KDE Tables

This article covers the following topics related to the tables of the Kentik Data Engine (KDE):

Notes:
- For general information about KDE, see KDE Overview.
- For information about querying Kentik Data Engine see Querying KDE.

 

About KDE Tables

KDE keeps a discrete set of databases for the flow records of each customer. These databases are made up of “main tables” for the flow records and associated data received for each device (router or host) as well as for supplemental data that is derived from the flow data. The data for all devices of a given customer are also merged into that customer's All Devices Table.

The columns in these tables form the basis for the dimensions (see Dimensions Reference) that are used for filtering and group-by in Kentik queries. Most of these dimensions are exposed in the portal UI's dimension selectors for filtering (see Dimension Selector Dialog) and group-by (see Dimension Selectors). A small number of additional dimensions, covered in the topics below, are available for use only when querying via the Query SQL Method of the Query API.

 

Universal Data Records

Universal Data Records is Kentik's technique for populating the fields of KDE tables. As described in About KDE Tables, many of the columns of the main tables in which flow data is stored correspond to fields of the flow records ingested from individual devices. Rather than reserving columns for fields that are not used by a given device type (router, switch, firewall, etc.), Universal Data Records varies the mapping of fields to columns depending on the device type. This flexible schema enables Kentik to rapidly extend KDE's support for storing and querying data from new and disparate sources, which allows visibility into a much wider range of data points about customer networks and infrastructure. Among the many advantages of this approach are the ability to store vendor-specific flow fields (see Device-specific Dimensions), increased capacity for Custom Dimensions, and the ability to store data from flow records with non-standard fields.

 

Main Table Columns

The topics below cover the columns of the main table that are not exposed as filter and/or group-by dimensions in the portal UI:

Note:
- The columns in the topics below are used only when querying with SQL via the Query SQL Method of the Query API.

Short task a – Turn the dataset items into a numbered list with blank lines omitted, starting at the first line of the items and stopping after the line that contains "genus: Ophioderma".

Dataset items
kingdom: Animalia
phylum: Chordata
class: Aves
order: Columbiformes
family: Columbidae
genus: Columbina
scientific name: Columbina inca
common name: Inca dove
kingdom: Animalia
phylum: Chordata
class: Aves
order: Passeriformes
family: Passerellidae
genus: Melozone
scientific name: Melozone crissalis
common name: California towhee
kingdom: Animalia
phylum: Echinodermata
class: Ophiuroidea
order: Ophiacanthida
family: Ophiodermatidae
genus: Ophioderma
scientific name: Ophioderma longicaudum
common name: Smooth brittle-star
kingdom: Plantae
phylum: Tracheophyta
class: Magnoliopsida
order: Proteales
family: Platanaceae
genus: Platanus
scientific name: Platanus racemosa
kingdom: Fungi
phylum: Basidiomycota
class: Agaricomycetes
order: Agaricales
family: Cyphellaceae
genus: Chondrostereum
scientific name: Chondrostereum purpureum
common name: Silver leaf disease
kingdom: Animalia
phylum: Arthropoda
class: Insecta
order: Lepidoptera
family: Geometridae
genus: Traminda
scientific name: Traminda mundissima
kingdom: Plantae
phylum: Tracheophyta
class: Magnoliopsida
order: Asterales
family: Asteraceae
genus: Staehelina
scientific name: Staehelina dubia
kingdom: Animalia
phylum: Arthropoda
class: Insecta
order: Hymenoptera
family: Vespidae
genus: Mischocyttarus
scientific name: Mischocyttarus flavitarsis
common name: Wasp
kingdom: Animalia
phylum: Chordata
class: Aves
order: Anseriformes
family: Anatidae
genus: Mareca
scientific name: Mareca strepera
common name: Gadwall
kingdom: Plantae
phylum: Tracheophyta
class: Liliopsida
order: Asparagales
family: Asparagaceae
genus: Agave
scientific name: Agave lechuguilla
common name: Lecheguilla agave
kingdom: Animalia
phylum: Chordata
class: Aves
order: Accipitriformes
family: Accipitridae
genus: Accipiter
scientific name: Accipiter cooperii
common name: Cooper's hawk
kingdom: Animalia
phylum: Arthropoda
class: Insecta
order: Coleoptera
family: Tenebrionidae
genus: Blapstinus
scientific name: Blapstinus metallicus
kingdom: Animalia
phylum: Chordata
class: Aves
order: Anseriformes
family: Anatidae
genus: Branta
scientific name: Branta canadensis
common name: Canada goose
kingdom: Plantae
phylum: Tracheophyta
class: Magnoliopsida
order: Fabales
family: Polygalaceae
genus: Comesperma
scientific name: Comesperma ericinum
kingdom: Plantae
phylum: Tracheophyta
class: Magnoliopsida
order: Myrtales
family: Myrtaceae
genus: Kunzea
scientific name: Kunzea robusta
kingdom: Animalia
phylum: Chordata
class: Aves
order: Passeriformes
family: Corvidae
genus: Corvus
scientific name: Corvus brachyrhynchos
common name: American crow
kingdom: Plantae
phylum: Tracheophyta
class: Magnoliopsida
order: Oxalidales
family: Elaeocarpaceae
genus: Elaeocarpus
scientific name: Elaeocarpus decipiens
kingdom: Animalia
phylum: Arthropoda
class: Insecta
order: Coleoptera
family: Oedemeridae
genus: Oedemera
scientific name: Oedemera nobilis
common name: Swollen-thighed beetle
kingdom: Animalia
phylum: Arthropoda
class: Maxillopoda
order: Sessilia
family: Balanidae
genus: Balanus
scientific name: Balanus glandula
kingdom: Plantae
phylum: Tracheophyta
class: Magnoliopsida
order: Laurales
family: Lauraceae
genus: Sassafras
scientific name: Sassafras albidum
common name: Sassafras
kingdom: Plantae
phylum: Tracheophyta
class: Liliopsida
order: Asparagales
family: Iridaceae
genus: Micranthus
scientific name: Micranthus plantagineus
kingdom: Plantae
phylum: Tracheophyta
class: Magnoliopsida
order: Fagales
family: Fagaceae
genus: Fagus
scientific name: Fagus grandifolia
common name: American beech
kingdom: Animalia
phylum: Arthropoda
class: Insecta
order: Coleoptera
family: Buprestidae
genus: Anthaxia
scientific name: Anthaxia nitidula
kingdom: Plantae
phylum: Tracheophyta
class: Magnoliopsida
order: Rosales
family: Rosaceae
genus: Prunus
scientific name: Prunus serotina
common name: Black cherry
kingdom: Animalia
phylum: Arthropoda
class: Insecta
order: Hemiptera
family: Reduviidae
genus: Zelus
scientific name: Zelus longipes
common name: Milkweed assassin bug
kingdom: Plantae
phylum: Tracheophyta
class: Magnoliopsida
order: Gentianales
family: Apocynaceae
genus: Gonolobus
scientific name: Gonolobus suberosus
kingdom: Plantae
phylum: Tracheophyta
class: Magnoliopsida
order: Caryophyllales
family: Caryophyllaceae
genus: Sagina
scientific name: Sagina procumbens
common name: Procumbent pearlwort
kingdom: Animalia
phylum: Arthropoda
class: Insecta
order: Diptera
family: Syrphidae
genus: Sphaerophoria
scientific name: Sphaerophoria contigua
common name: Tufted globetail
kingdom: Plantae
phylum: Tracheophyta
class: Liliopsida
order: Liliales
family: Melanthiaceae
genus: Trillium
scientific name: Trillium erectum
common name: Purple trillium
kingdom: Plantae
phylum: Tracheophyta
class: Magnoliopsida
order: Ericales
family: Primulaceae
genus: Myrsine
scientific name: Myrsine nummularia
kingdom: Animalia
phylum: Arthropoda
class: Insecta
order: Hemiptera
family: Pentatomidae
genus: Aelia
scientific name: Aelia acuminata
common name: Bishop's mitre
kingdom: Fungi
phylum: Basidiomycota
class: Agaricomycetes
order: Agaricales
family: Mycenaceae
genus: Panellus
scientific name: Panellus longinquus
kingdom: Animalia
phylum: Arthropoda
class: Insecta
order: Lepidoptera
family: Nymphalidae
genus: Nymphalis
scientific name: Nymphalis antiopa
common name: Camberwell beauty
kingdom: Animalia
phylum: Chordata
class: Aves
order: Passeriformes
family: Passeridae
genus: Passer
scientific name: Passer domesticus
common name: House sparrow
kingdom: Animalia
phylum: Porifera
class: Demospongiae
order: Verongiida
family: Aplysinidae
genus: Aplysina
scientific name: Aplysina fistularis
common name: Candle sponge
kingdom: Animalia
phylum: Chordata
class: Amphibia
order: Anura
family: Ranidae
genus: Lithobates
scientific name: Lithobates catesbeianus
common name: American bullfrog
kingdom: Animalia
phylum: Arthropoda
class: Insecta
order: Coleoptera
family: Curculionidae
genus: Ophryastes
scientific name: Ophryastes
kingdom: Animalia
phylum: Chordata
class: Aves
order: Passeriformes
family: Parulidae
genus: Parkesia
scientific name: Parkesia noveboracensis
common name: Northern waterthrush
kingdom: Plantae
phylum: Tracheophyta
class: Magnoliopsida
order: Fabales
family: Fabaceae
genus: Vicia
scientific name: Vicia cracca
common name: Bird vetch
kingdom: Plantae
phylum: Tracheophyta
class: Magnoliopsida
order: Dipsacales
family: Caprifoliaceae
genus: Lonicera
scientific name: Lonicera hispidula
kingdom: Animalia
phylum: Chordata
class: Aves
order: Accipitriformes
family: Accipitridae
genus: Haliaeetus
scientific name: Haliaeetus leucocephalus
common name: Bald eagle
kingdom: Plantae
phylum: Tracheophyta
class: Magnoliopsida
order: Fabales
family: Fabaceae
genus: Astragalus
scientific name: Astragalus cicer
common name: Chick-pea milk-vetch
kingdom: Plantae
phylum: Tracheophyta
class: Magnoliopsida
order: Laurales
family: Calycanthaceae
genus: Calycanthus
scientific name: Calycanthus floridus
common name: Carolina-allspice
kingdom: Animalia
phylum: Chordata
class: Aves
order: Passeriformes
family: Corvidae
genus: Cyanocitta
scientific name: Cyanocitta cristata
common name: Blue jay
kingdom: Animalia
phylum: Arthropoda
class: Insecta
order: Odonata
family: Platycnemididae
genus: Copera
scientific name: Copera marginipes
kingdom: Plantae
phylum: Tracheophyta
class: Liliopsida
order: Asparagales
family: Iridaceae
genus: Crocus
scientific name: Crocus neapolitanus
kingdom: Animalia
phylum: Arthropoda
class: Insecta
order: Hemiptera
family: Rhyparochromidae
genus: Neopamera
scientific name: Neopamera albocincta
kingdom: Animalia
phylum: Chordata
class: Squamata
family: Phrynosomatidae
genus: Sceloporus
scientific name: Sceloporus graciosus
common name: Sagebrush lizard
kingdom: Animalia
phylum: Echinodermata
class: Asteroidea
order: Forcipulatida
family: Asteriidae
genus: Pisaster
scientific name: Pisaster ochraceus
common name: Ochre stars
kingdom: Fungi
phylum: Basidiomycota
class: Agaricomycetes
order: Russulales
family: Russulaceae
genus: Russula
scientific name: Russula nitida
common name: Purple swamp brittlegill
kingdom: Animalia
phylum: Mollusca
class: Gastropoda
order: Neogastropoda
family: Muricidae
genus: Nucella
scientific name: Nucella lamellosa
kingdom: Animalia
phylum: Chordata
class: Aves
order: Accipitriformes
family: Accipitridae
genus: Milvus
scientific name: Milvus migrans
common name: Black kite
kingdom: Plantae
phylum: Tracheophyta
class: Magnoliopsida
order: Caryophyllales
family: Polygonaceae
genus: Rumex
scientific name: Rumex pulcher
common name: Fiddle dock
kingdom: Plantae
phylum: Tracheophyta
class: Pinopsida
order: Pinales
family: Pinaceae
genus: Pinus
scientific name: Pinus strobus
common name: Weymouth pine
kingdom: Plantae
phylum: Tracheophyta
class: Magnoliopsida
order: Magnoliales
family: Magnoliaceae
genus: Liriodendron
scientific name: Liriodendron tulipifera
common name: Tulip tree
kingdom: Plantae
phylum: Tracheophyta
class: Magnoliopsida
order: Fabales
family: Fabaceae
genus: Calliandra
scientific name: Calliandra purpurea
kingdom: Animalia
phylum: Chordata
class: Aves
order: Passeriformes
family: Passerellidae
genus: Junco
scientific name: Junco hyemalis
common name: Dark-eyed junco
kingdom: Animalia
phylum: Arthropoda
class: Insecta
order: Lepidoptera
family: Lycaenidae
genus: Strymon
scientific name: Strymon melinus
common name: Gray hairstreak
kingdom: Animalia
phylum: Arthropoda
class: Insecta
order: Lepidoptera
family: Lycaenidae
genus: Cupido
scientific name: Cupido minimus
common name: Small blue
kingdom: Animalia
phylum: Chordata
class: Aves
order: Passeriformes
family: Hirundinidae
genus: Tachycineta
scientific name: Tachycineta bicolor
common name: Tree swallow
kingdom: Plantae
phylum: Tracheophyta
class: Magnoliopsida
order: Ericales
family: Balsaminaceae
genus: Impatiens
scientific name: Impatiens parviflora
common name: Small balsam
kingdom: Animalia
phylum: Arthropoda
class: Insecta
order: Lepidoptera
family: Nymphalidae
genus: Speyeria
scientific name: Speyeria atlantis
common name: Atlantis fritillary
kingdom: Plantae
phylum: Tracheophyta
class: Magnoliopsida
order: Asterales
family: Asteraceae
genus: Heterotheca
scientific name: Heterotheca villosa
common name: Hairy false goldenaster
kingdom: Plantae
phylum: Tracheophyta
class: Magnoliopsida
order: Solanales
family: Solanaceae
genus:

Short task b – Return the section of the KDE tables page that begins at the words "The topics below cover" and ends after "SQL via the Query SQL Method of the Query API.", copied word for word.

Task solution a –
1. kingdom: Animalia
2. phylum: Chordata
3. class: Aves
4. order: Columbiformes
5. family: Columbidae
6. genus: Columbina
7. scientific name: Columbina inca
8. common name: Inca dove
9. kingdom: Animalia
10. phylum: Chordata
11. class: Aves
12. order: Passeriformes
13. family: Passerellidae
14. genus: Melozone
15. scientific name: Melozone crissalis
16. common name: California towhee
17. kingdom: Animalia
18. phylum: Echinodermata
19. class: Ophiuroidea
20. order: Ophiacanthida
21. family: Ophiodermatidae
22. genus: Ophioderma

Task solution b –
The topics below cover the columns of the main table that are not exposed as filter and/or group-by dimensions in the portal UI:

Note:
- The columns in the topics below are used only when querying with SQL via the Query SQL Method of the Query API.